What to work on:
1/ Using the survey abstract below, answer each question:
(a) What format and length did the questionnaire have?
(b) How many of the 319 potential respondents completed surveys?
(c) What criteria does the conclusion compare the proposed standardized ACS implementation criteria to?
2/ List every patient cohorting arrangement reported among ACS hospitals in the survey abstract below, with the percentage given for each.

Text for analysis:
BACKGROUND
To date, no studies have reported nationwide adoption of Acute Care Surgery (ACS) or identified structural and/or process variations for the care of emergency general surgery (EGS) patients within such models.
METHODS
We surveyed surgeons responsible for EGS coverage at University HealthSystems Consortium hospitals using an 8-page postal/email questionnaire querying respondents on hospital and EGS structure/process measures. Survey responses were analyzed using descriptive statistics, univariate comparisons, and multivariable regression models.
RESULTS
258 of 319 (81%) potential respondents completed surveys. 81 hospitals (31%) had implemented ACS while 134 (52%) had a traditional general surgeon on-call model (GSOC). 38 (15%) hospitals had another model (HYBRID). Larger bed, university-based, teaching hospitals with Level 1 trauma center verification status located in urban areas were more likely to have adopted ACS. In multivariable modeling, hospital type, setting, and trauma center verification predicted ACS implementation. EGS processes of care varied with 28% GSOC having block time vs 67% ACS (p<0.0001); 45% GSOC providing ICU care to EGS patients in a surgical/trauma ICU vs 93% ACS (p<0.0001); GSOC sharing call among 5.7 (+/− 3.2) surgeons vs 7.9 (+/−2.3) ACS surgeons (p<0.0001); and 13% GSOC taking in-house EGS call vs 75% ACS (p<0.0001). Among ACS hospitals there were variations in patient cohorting (25% EGS patients alone; 21% EGS+trauma; 17% EGS+elective; 30% EGS+trauma+elective), data collection (26% had prospective EGS registries), and patient handoffs (56% had attending surgeon presence), call responsibilities (averaging 4.8 (+/− 1.3) calls per month with 60% providing extra call stipend and 40% with no post-call clinical duties).
CONCLUSION
The potential of the ACS on the national crisis in access to EGS care is not fully met. Variations in EGS processes of care among adopters of ACS suggest that standardized criteria for ACS implementation, much like trauma center verification criteria, may be beneficial.

Source data:
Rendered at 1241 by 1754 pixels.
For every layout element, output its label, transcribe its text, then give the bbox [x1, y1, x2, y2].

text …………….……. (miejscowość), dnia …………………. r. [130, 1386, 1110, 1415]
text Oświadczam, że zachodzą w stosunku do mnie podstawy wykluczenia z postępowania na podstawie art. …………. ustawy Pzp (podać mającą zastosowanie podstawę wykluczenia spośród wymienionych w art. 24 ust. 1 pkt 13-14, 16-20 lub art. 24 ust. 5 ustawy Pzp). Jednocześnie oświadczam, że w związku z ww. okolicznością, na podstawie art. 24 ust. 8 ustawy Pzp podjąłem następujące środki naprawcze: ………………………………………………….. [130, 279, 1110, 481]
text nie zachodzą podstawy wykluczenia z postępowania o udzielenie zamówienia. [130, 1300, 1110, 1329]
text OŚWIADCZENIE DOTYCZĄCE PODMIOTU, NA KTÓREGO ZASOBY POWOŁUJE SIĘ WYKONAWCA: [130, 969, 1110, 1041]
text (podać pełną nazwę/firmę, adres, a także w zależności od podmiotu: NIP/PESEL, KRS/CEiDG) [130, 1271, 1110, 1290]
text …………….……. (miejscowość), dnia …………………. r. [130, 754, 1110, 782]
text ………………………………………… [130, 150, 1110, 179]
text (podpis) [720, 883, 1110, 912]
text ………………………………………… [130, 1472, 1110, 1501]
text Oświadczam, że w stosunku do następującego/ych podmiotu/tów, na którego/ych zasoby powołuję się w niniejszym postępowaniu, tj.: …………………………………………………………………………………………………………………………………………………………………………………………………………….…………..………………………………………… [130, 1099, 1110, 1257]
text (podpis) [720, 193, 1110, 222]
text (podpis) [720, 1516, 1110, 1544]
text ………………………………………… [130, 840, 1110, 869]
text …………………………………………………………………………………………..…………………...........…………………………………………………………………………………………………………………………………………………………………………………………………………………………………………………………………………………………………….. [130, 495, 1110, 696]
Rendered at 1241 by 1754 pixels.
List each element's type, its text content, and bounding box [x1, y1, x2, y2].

Results of the tasks:
1/
(a) An 8-page postal/email questionnaire.
(b) 258 (81%).
(c) Trauma center verification criteria.

2/
- EGS patients alone: 25%
- EGS+trauma: 21%
- EGS+elective: 17%
- EGS+trauma+elective: 30%